Our leaders’ knee-jerk response to the perception of threat, and our own spineless compliance, highlights the virtual abdication of individual will.

Why? Our hard-won immunity against disease has been compromised by decades of coddling. When we were kids in South Africa the only basic rule was to wash hands before meals and after visiting the loo – sensible enough, but there was no obsessive follow-up list of strictures. My Durban-born wife recalls how, as a child, she loved the taste of sea-sand, and put it in her mouth whenever she went to the beach. No one knows what degree of lifelong immunity those sand-borne microbes bestowed.

What about risk?

The belief in entitlement in a welfare-driven culture leads us to expect that the government is responsible for “sorting it out”, whatever “it” is.

But what’s at risk? Death isn’t a “risk” – it’s a cast-iron certainty for all of us. When it comes, and how it comes, are imponderables beyond the wit of any government, and we are “entitled” to no more than that the state will act reasonably and in good faith to protect the lives, health and civil liberties of its subjects.

The fact is, in this cruel, but just, world, every action entails an element of risk – yet rather than accepting risk and facing it, far too many of us have effectively been emasculated and rely on the state to provide blanket protection against every risk, under some corner of its labyrinthine “Health & Safety” regulations. Far from affording protection, this regulatory compendium provides citizens with an utterly false sense of security against ills that have no place in the state’s mandate. There are non-negotiable limits to entitlements.  And, above all, what happened to our own, innate, self-protective mechanism?

We have a deaf and physically disabled son. My wife and I established a charity a dozen years ago with the mission of enhancing the lives of adults with physical and learning disabilities. It is a small charity but, due to the unwavering efforts of its trustees, it has become an established presence in the community, partly because its fund-raising efforts include the staging of monthly chamber music concerts and buffet suppers for up to 65 guests. It has become a living demonstration of sustained achievement.

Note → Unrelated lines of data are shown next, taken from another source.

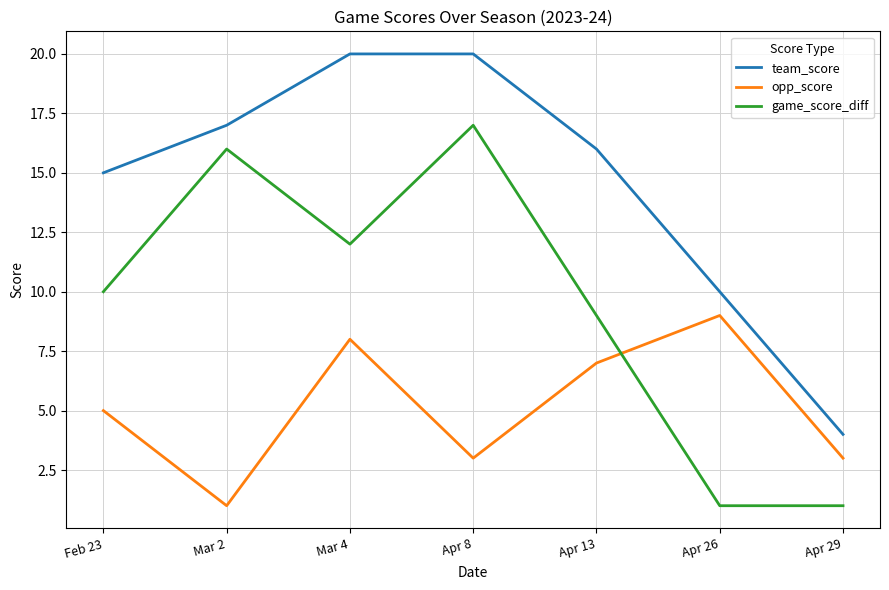

True or false: team_score and opp_score cross at least once.

False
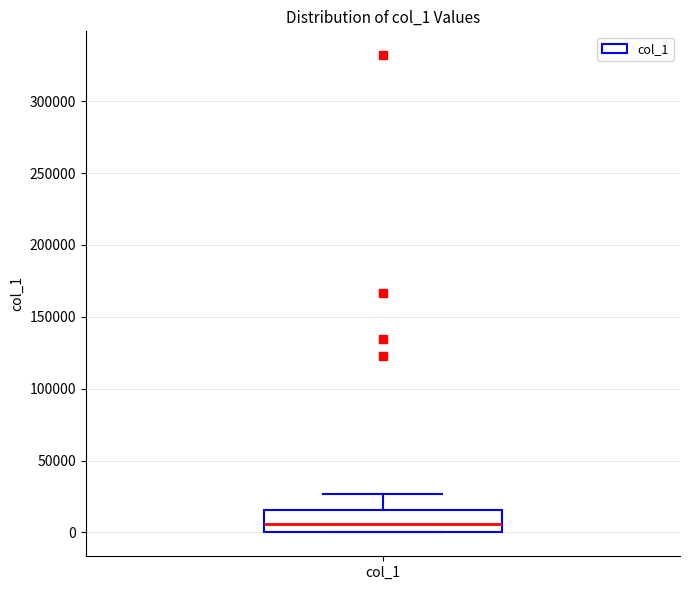

Read this box plot against the y-axis: the position of the median line, the range covered by the box, and the ends of both whiskers. The values are not printed on the chart, so give them approximately, as read against the axis.

median 5000, box 0 to 15000, whiskers 0 to 25000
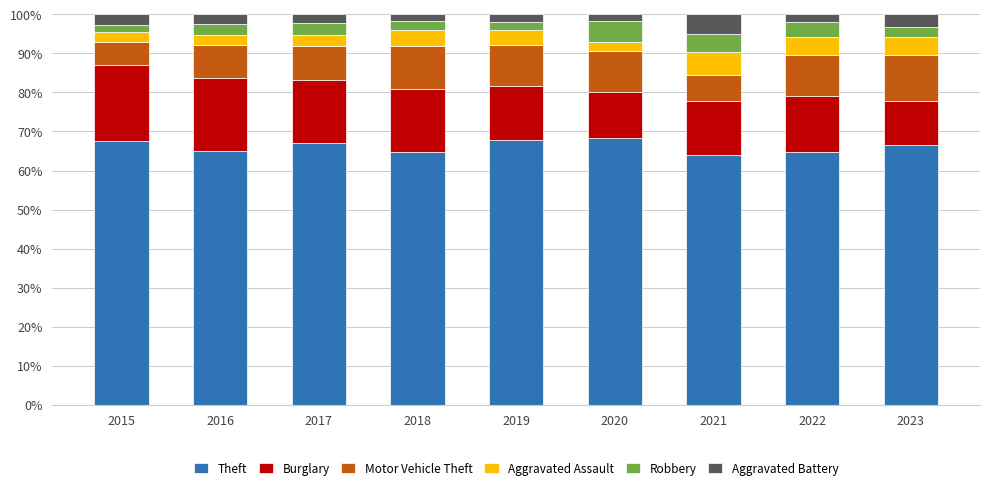

What is the average value of the Theft series?

66.2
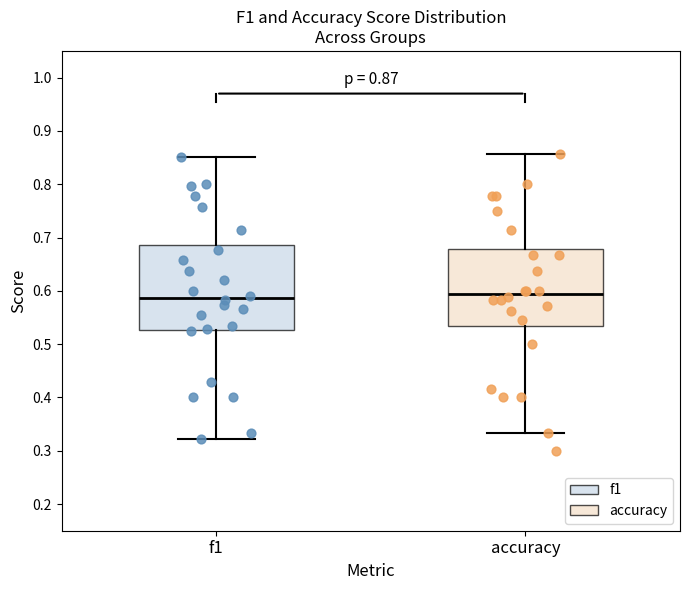

Which box is the tallest, from its lower edge to its upper edge?

f1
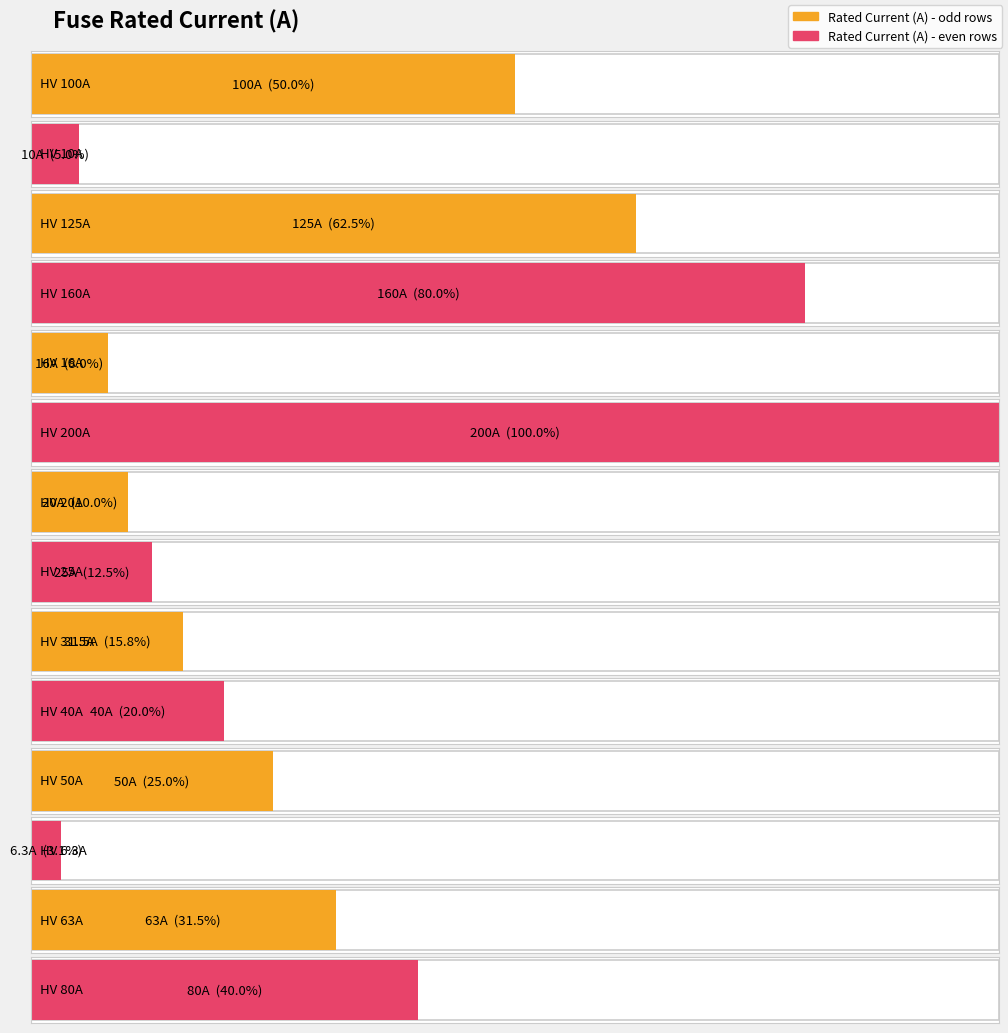

What is the label of the 23rd bar from the right?

HV 31.5A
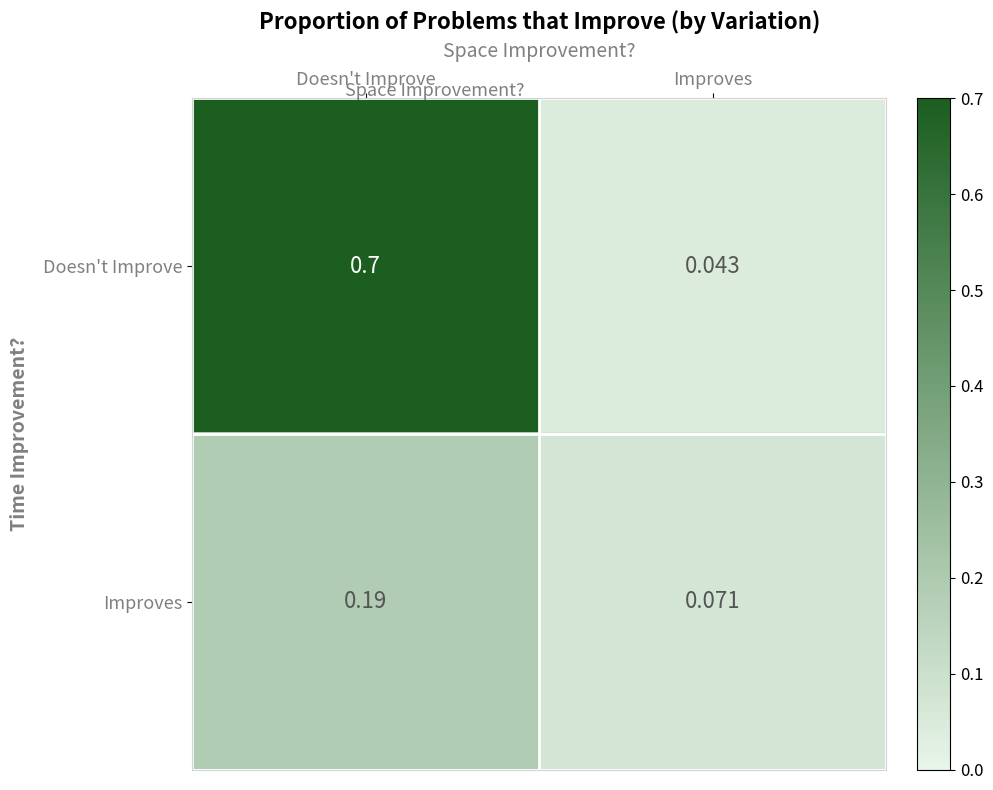

Rank the series by their average value, from highest to lowest.

Doesn't Improve, Improves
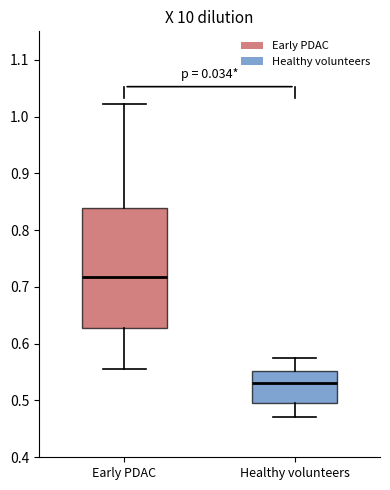

Reading left to right, transcribe this box plot: for each box, give where its median line is, the range the box spans, and where its two whiskers end, as read against the y-axis. The values are not printed on the chart, so give them approximately, as read against the axis.

Early PDAC: median 0.72, box 0.63 to 0.84, whiskers 0.56 to 1.02
Healthy volunteers: median 0.53, box 0.50 to 0.55, whiskers 0.47 to 0.57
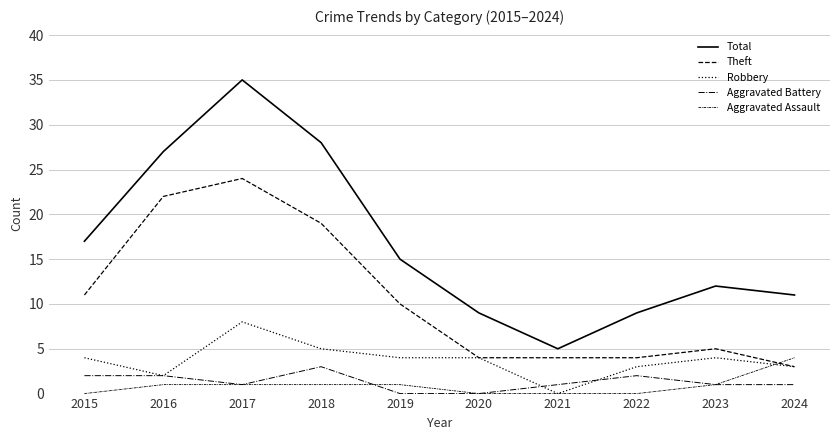

Rank the series by their maximum value, from highest to lowest.

Total, Theft, Robbery, Aggravated Assault, Aggravated Battery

Over the years the trustees, including our long-suffering treasurer, have undertaken all the regulatory burdens of form-filling, filing of returns, training, safeguarding, writing mission statements, award-seeking declarations, independently verified financial statements, and the rest. I can’t speak for other charities, but there is a point at which wearisome regulatory compliance saps energy and creates an additional financial cost that yields little compensatory benefit. In short, if we had faced it in our early days it would have acted as a deterrent rather than an encouragement.

The economic cost of universal bailouts

Governments everywhere have responded to this crisis by robbing money of its purchasing power on a scale not known in our lifetimes, excusing their actions under the heading of necessity. It is true that many citizens have benefited from the redistributive effect of debasement, but that does not mean there is no cost.

The shakedown that follows today’s inflationary frenzy will be no less cruel because the government’s motives were pure!

Traditional recourse to the printing press is plagued, this time round, by pressure on central banks to introduce negative interest rates to stave off their counter-intuitive fear of deflation. The theory is that if banks can be stimulated into lending fiat money at zero cost, recipients will spend, spend and spend.

But, since interest rates reflect relative time preferences, there can be no such thing as negative rates. The recipients of all that free moolah will include unviable businesses that cannot service loans, leaving swathes of weakened banks begging for bailouts – but with what?

Conclusion

Every financial crisis has its own particular features. In earlier crises deficits were expressed in “millions” of dollars or pounds; next time these became “billions”; this time even “trillions” are commonplace. Do you think next time it will be “quadrillions”?

My bet is that this will not happen. Before that we’ll revert to barter.